* _ABOUT THIS EXERCISE_:
Report only how many lines of the records contain the word "Left".

*** EXERCISE MATERIALS ***

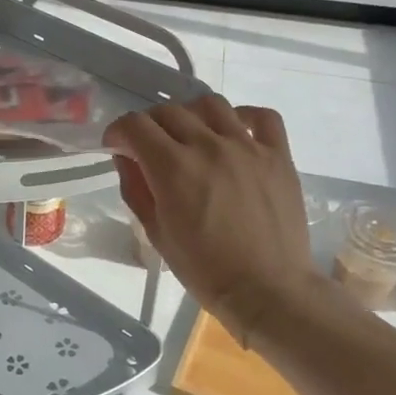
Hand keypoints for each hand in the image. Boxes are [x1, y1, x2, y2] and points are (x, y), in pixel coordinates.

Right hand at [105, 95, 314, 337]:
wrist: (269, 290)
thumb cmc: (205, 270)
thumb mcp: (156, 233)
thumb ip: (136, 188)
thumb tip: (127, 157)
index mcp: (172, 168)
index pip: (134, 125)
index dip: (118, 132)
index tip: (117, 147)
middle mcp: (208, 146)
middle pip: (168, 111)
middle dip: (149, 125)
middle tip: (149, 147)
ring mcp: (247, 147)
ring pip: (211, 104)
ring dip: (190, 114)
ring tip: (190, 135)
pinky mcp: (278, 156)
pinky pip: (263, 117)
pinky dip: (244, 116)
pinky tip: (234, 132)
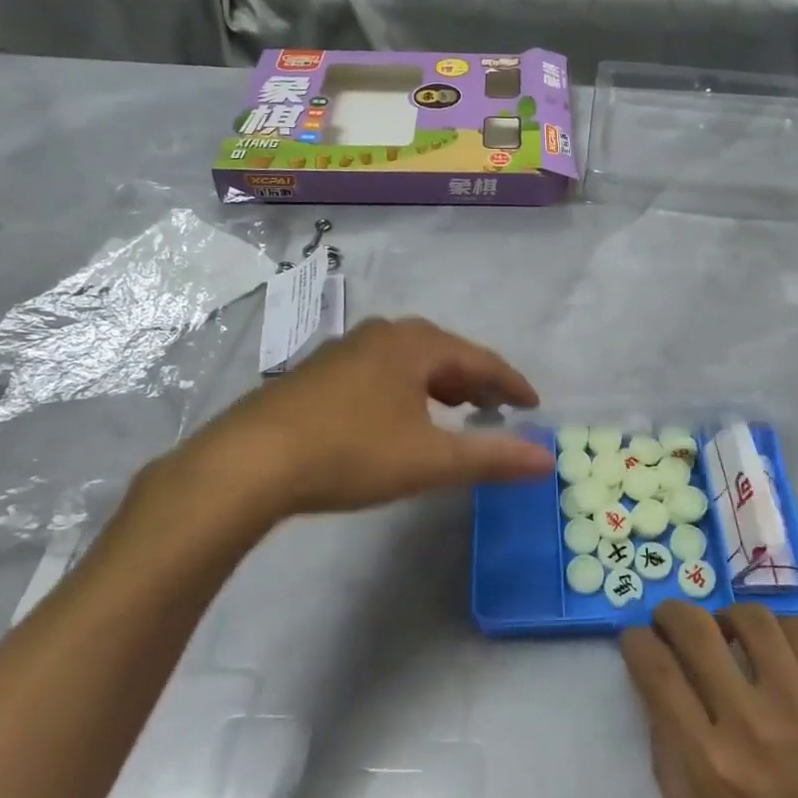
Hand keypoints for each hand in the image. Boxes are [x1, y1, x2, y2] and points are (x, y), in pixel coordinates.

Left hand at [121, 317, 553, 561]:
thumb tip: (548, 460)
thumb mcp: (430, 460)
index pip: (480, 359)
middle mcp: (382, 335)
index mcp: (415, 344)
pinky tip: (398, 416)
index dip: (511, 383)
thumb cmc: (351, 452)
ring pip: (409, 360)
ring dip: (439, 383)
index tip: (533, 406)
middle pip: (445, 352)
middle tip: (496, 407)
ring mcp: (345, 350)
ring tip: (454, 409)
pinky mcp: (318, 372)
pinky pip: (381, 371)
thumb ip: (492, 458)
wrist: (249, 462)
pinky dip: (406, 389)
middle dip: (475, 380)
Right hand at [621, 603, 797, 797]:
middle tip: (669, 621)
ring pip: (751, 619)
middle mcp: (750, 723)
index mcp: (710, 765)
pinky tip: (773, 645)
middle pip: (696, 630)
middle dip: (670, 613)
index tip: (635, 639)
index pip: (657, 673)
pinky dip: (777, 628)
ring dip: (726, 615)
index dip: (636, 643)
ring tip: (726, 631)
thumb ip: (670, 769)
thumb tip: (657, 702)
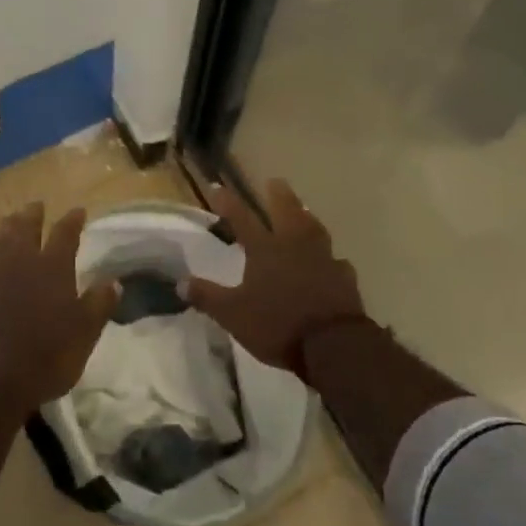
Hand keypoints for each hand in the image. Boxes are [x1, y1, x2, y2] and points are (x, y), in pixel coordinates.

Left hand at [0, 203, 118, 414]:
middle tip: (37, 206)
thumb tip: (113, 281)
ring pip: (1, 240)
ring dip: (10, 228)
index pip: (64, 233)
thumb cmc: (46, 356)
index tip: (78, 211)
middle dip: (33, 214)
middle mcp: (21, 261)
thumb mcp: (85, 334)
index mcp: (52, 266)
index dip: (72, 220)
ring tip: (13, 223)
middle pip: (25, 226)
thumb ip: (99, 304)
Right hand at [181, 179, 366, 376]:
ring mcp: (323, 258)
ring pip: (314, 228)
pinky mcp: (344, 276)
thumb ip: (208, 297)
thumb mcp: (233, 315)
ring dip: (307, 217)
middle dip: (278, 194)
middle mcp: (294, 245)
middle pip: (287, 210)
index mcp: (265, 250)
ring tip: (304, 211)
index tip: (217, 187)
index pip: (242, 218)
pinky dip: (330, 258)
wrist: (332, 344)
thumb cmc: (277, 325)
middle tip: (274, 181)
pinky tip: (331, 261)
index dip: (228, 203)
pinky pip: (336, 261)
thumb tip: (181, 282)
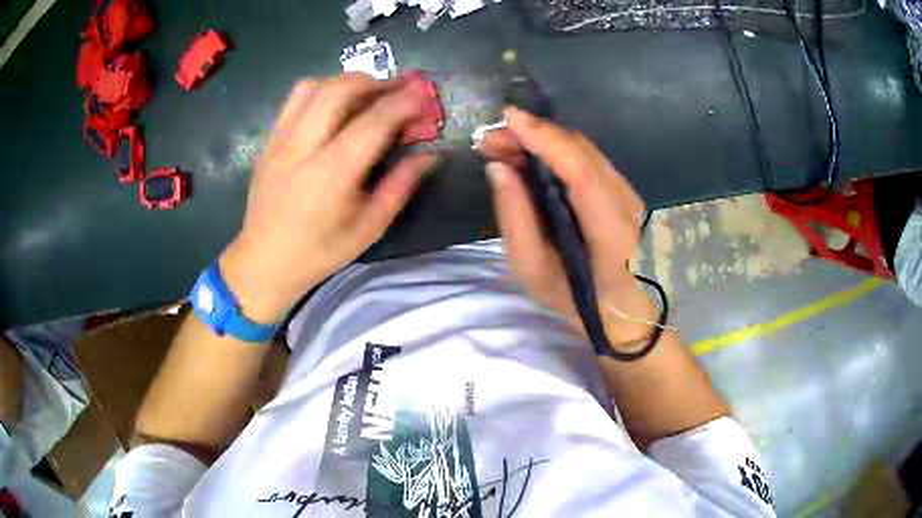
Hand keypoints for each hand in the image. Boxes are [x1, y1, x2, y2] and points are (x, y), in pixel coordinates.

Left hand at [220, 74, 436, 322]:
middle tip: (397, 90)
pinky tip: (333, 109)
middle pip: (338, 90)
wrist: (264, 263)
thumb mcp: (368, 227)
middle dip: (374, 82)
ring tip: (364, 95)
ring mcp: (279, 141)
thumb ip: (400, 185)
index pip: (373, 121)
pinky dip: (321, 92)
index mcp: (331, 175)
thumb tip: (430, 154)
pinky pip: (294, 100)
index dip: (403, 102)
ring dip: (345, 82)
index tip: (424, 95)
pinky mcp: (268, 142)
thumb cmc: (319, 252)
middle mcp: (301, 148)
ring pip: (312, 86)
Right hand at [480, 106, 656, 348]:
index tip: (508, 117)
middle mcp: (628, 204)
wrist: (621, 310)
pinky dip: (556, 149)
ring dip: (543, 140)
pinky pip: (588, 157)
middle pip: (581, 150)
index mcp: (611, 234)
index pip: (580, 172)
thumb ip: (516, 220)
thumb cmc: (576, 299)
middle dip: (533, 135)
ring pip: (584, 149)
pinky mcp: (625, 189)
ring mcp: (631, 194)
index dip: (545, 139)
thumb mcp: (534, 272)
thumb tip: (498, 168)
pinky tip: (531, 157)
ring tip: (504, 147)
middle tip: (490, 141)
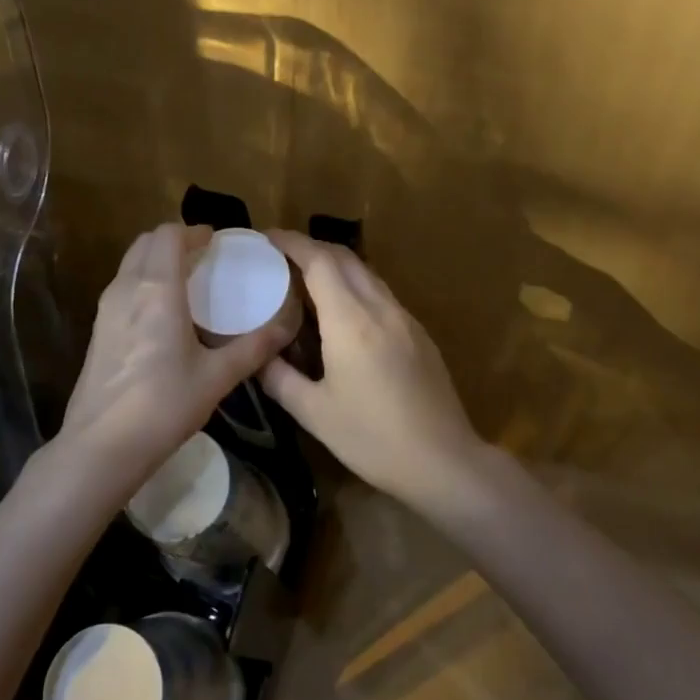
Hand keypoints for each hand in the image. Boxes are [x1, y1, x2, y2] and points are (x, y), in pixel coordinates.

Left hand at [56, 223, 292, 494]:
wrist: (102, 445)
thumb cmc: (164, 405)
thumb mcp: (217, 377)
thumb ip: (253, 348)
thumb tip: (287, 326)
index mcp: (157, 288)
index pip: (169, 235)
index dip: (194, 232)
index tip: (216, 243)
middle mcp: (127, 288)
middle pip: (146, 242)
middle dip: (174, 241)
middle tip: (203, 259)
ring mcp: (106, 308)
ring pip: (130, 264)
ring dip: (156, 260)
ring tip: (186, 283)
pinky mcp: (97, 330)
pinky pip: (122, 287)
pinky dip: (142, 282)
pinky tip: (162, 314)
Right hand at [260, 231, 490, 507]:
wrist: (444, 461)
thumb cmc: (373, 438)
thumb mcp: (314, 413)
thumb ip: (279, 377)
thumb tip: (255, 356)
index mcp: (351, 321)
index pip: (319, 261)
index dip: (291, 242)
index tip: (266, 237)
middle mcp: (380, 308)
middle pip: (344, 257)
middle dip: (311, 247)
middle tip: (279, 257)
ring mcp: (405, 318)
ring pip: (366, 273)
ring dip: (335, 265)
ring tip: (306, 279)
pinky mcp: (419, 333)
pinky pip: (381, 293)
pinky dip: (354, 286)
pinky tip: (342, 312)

*** End of EXERCISE MATERIALS ***

* _YOUR RESPONSE_:
4